GOAL OF THE EXERCISE - When the word "recorded" appears in a line of the data below, list that line.

(Collected data entries)

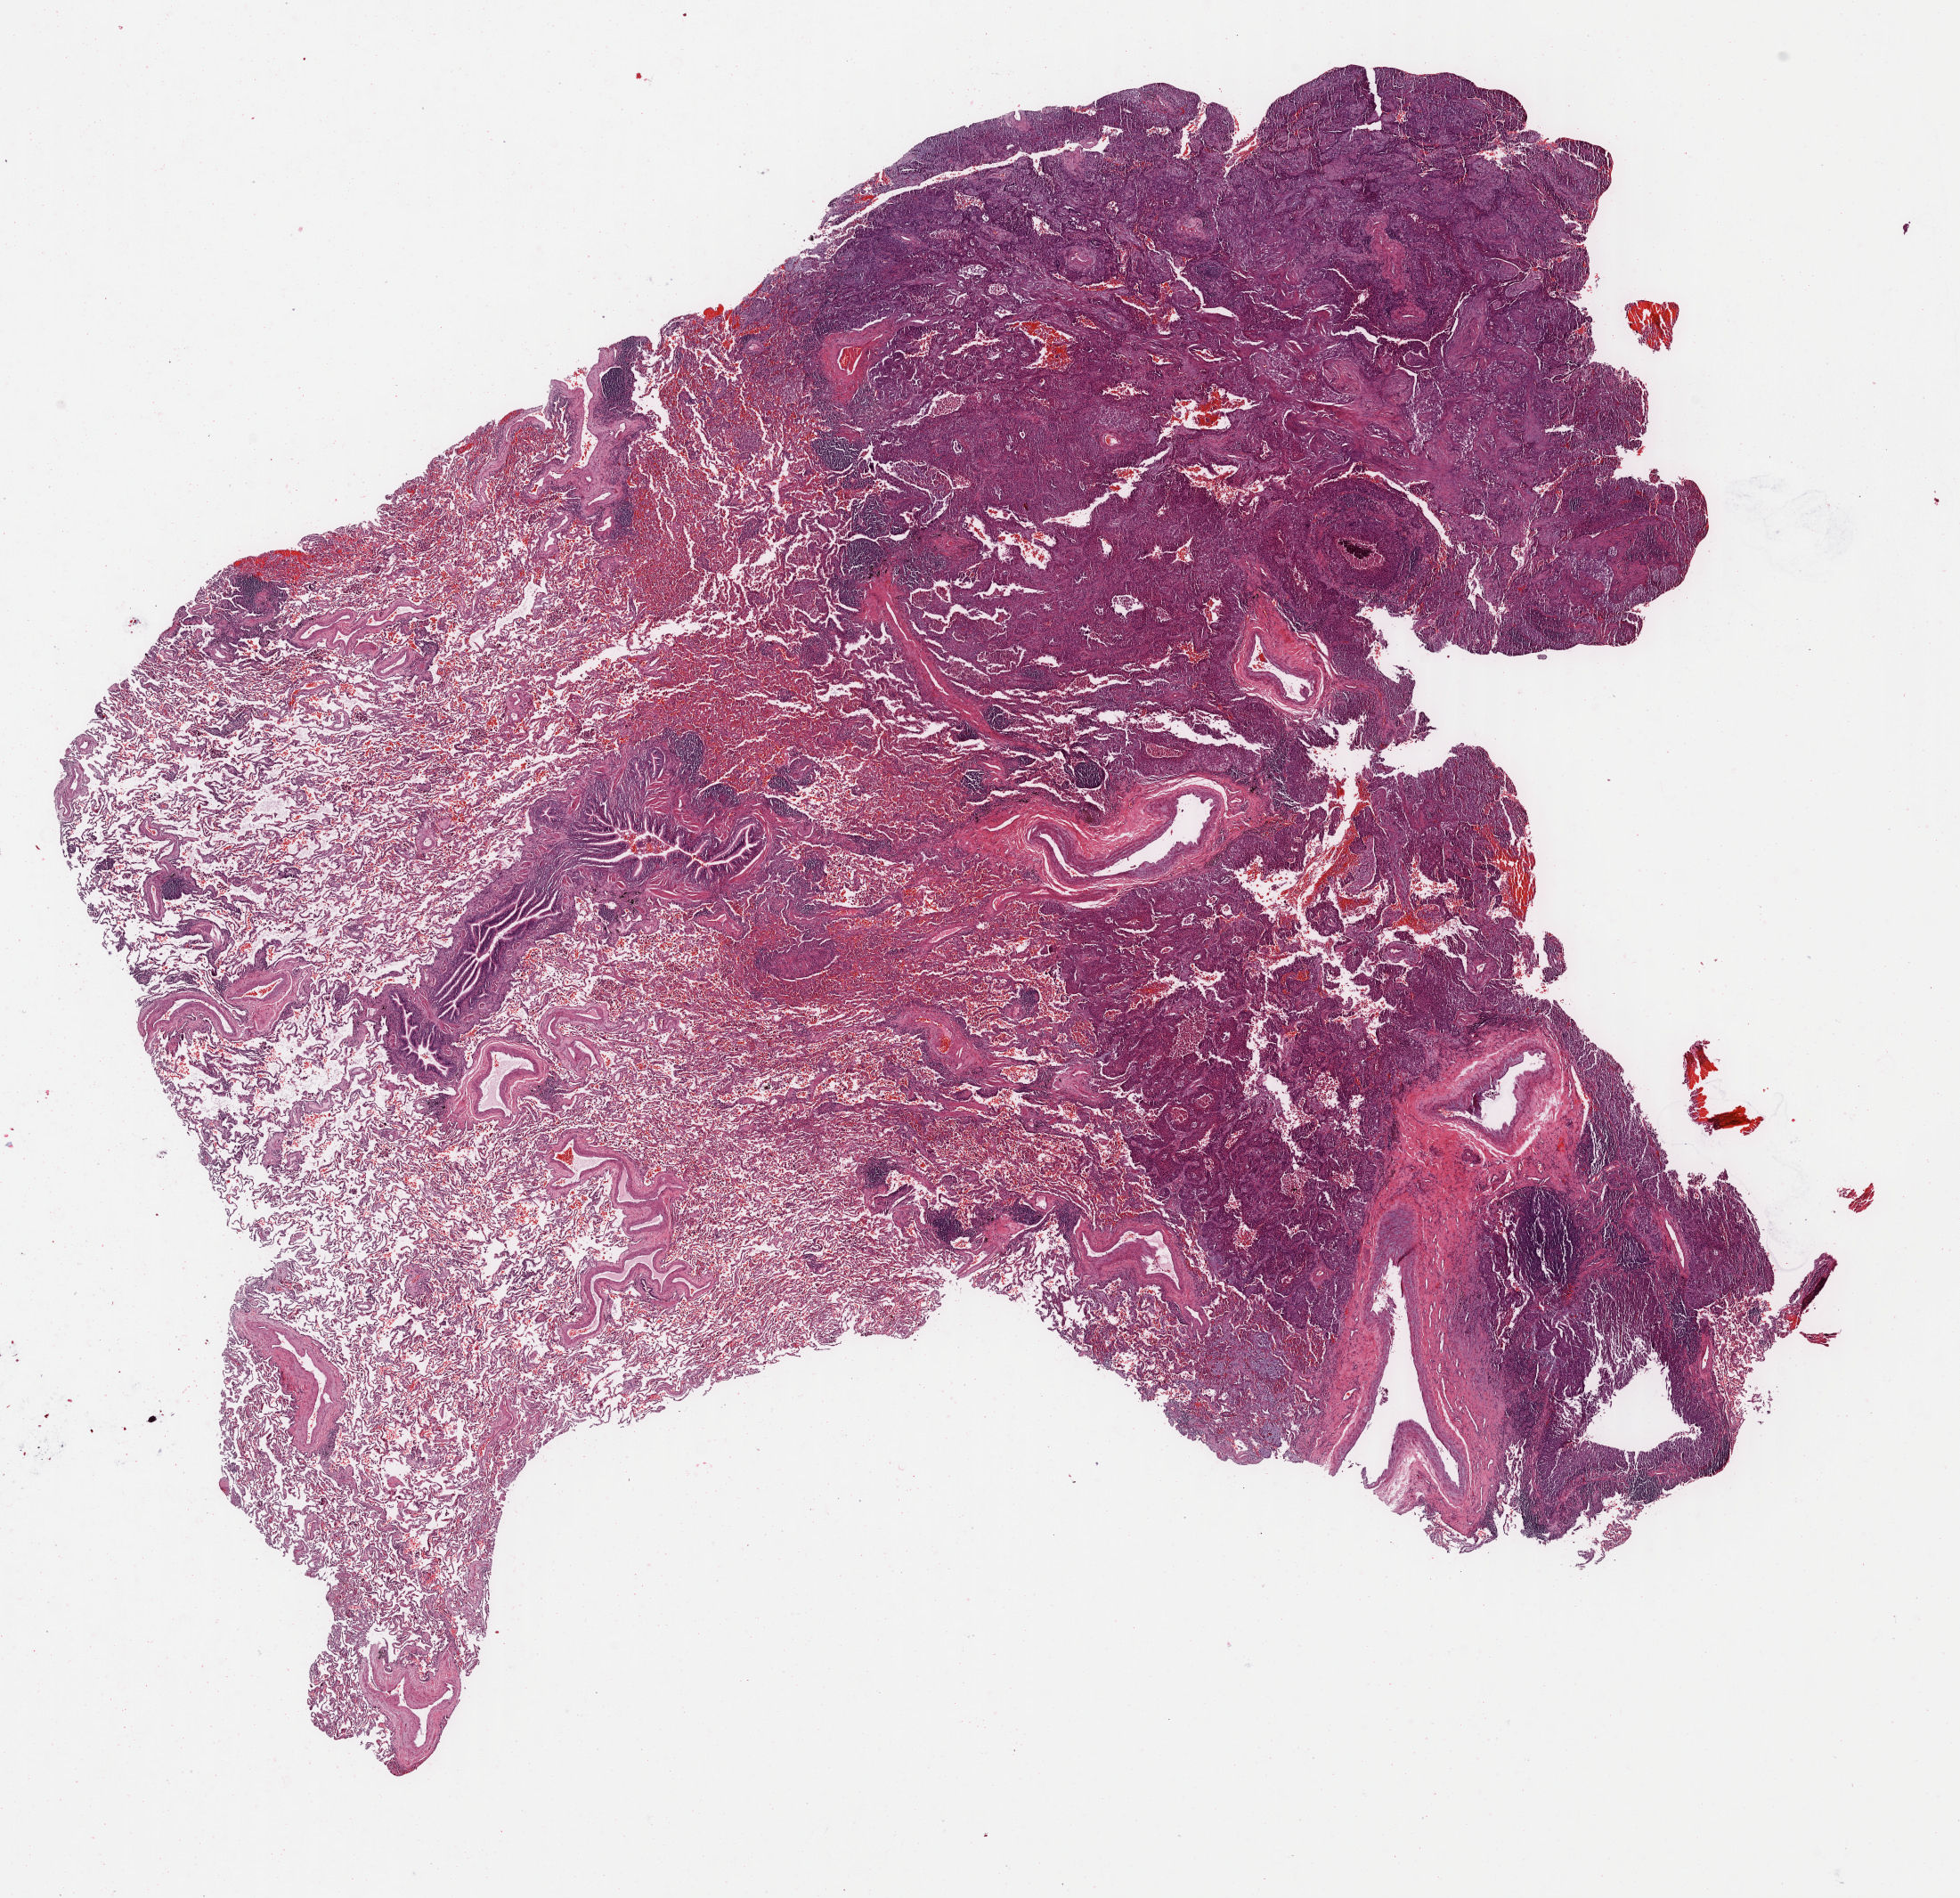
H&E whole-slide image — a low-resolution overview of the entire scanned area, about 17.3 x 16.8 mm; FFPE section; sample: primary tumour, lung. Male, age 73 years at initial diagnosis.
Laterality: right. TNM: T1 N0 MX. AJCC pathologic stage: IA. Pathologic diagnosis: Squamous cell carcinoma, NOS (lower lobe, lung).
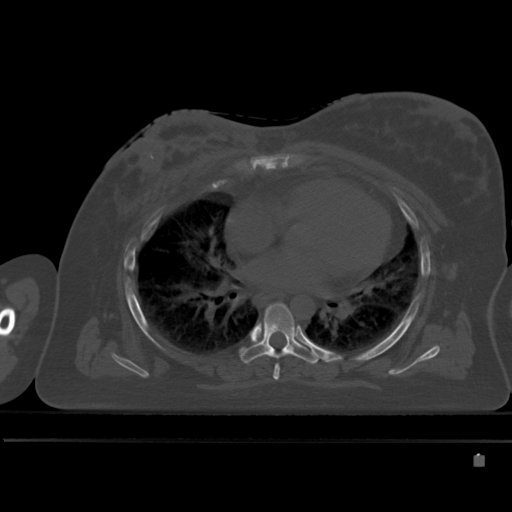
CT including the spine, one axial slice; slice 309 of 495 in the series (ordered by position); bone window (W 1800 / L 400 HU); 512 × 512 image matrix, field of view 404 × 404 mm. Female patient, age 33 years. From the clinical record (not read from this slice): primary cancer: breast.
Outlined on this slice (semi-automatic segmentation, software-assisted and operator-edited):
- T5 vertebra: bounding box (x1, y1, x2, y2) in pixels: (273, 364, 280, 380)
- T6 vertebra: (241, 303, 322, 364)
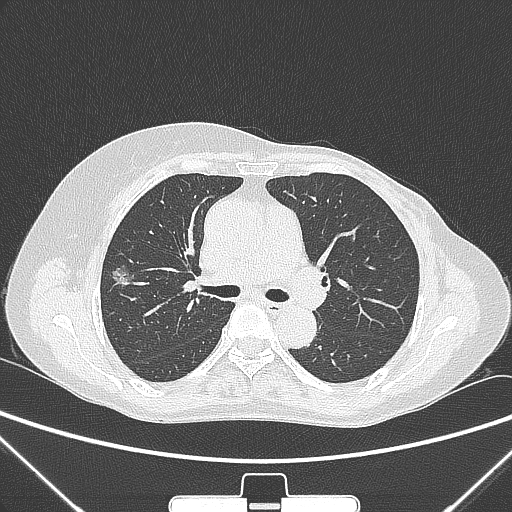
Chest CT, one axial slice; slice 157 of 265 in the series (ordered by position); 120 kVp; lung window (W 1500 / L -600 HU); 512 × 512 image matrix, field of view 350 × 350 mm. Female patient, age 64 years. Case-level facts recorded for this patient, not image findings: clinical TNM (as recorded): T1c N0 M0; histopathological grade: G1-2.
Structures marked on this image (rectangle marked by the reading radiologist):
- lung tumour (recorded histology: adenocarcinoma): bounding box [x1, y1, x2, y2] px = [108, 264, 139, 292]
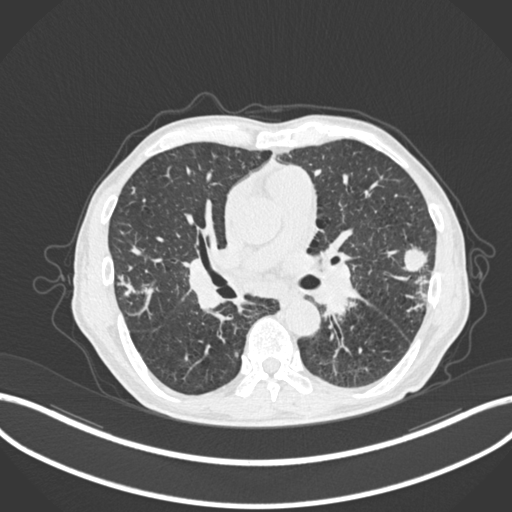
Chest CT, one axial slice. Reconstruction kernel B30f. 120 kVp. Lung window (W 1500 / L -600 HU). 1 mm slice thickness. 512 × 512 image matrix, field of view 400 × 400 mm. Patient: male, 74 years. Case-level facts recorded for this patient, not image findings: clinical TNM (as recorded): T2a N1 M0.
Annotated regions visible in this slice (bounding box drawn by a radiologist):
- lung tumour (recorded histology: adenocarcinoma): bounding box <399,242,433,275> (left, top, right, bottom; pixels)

TASK SOLUTION -
Chest CT, one axial slice; slice 157 of 265 in the series (ordered by position); 120 kVp; lung window (W 1500 / L -600 HU); 512 × 512 image matrix, field of view 350 × 350 mm. Female patient, age 64 years. Case-level facts recorded for this patient, not image findings: clinical TNM (as recorded): T1c N0 M0; histopathological grade: G1-2.
- lung tumour (recorded histology: adenocarcinoma): bounding box [x1, y1, x2, y2] px = [108, 264, 139, 292]
Chest CT, one axial slice. Reconstruction kernel B30f. 120 kVp. Lung window (W 1500 / L -600 HU). 1 mm slice thickness. 512 × 512 image matrix, field of view 400 × 400 mm. Patient: male, 74 years. Case-level facts recorded for this patient, not image findings: clinical TNM (as recorded): T2a N1 M0.
- lung tumour (recorded histology: adenocarcinoma): bounding box <399,242,433,275> (left, top, right, bottom; pixels)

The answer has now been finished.